***** Data for analysis
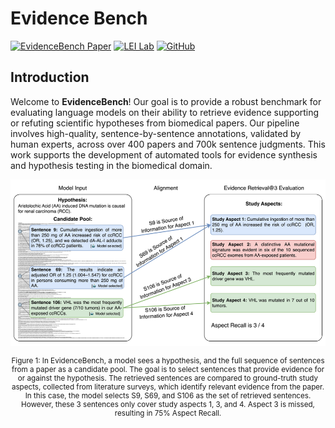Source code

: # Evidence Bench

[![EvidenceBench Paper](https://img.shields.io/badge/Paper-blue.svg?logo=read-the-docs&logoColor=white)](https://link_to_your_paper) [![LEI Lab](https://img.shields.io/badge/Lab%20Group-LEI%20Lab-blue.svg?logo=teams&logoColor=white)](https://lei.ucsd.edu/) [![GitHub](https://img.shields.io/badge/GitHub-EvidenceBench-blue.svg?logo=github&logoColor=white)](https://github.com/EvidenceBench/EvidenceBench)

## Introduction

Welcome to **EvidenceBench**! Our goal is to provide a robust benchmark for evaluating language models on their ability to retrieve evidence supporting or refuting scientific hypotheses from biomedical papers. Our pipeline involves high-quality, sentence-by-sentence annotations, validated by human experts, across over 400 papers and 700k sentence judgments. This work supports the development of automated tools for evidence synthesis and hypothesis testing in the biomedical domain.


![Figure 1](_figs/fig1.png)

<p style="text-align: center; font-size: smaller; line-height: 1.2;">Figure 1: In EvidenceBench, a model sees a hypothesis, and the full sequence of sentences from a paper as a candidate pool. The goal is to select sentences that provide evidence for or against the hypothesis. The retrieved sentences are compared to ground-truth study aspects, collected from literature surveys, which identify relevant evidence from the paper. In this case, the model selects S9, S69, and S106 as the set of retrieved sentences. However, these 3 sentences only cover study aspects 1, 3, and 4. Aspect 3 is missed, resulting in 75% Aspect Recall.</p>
**********
***** Data for analysis
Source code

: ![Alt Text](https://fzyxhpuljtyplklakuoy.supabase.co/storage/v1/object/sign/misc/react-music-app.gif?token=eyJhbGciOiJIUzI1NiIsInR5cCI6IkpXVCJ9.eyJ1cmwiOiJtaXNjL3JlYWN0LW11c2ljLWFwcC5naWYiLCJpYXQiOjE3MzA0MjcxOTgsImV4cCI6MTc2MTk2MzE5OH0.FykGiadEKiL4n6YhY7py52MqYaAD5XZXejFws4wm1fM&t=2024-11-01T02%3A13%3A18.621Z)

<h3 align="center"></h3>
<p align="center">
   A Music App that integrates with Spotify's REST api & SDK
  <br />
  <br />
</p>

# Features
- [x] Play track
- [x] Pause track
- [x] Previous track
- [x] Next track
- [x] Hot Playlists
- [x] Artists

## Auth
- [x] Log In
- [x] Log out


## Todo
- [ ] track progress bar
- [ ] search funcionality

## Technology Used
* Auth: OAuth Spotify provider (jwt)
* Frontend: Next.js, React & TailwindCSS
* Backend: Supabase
**********
* **Problem statement**: Lines in the data that include the word "Next" should all be copied.

* **Finished exercise**:
- [x] Next track
* Frontend: Next.js, React & TailwindCSS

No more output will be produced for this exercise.